Homeland Security Secretary Kristi Noem said in a post on the social platform X that, at Trump’s direction, she is ordering the United States Citizenship and Immigration Services to pause the program, the Associated Press reported.

“This heinous individual should never have been allowed in our country,” she said of the suspect, Portuguese national Claudio Neves Valente.

Neves Valente, 48, is suspected in the shootings at Brown University that killed two students and wounded nine others, and the killing of an MIT professor. He was found dead Thursday evening from a self-inflicted gunshot wound, officials said.

Neves Valente had studied at Brown on a student visa beginning in 2000, according to an affidavit from a Providence police detective. In 2017, he was issued a diversity immigrant visa and months later obtained legal permanent residence status, according to the affidavit. It was not immediately clear where he was between taking a leave of absence from the school in 2001 and getting the visa in 2017.

The diversity visa program makes up to 50,000 green cards available each year by lottery to people from countries that are little represented in the U.S., many of them in Africa. The lottery was created by Congress, and the move is almost certain to invite legal challenges.

Nearly 20 million people applied for the 2025 visa lottery, with more than 131,000 selected when including spouses with the winners. After winning, they must undergo vetting to win admission to the United States. Portuguese citizens won only 38 slots.

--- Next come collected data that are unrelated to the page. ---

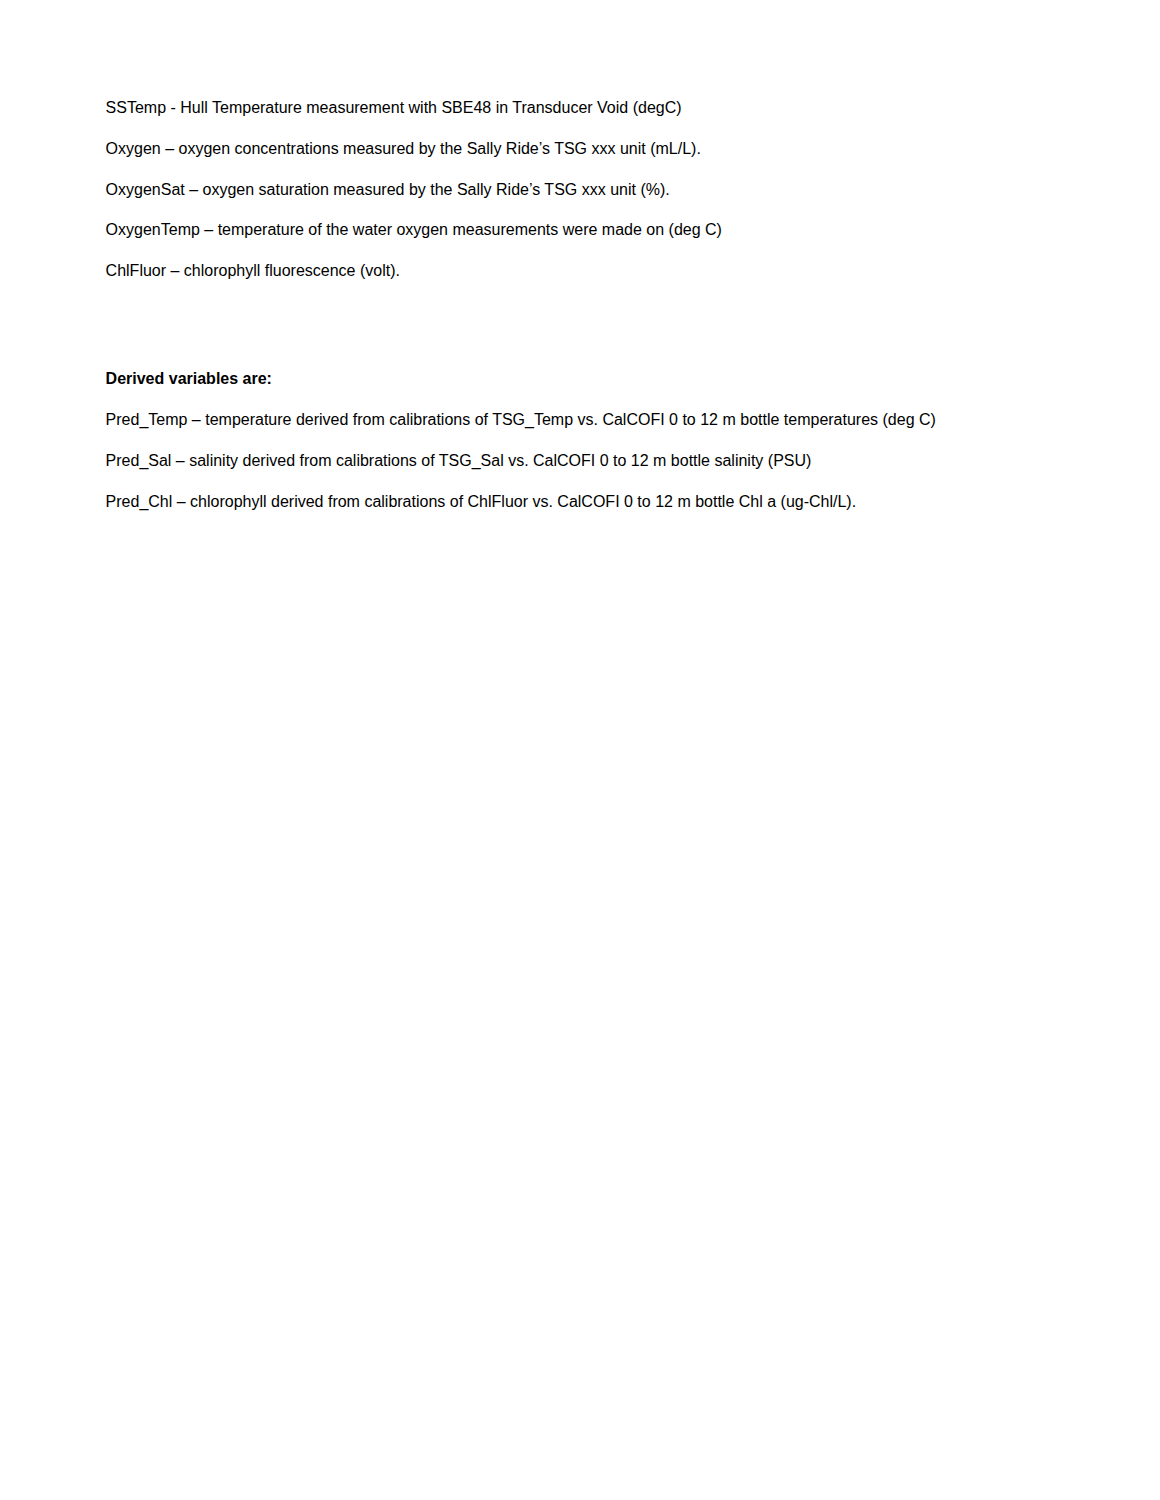SSTemp - Hull Temperature measurement with SBE48 in Transducer Void (degC)
Oxygen – oxygen concentrations measured by the Sally Ride’s TSG xxx unit (mL/L).
OxygenSat – oxygen saturation measured by the Sally Ride’s TSG xxx unit (%).
OxygenTemp – temperature of the water oxygen measurements were made on (deg C)
ChlFluor – chlorophyll fluorescence (volt).
Derived variables are:
Pred_Temp – temperature derived from calibrations of TSG_Temp vs. CalCOFI 0 to 12 m bottle temperatures (deg C)
Pred_Sal – salinity derived from calibrations of TSG_Sal vs. CalCOFI 0 to 12 m bottle salinity (PSU)
Pred_Chl – chlorophyll derived from calibrations of ChlFluor vs. CalCOFI 0 to 12 m bottle Chl a (ug-Chl/L).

Lottery winners are invited to apply for a green card. They are interviewed at consulates and subject to the same requirements and vetting as other green-card applicants.

Trump has long opposed the diversity visa lottery. Noem’s announcement is the latest example of using tragedy to advance immigration policy goals. After an Afghan man was identified as the gunman in a fatal attack on National Guard members in November, Trump’s administration imposed sweeping rules against immigration from Afghanistan and other counties.

While pursuing mass deportation, Trump has sought to limit or eliminate avenues to legal immigration. He has not been deterred if they are enshrined in law, like the diversity visa lottery, or the Constitution, as with a right to citizenship for anyone born on U.S. soil. The Supreme Court recently agreed to hear his challenge to birthright citizenship.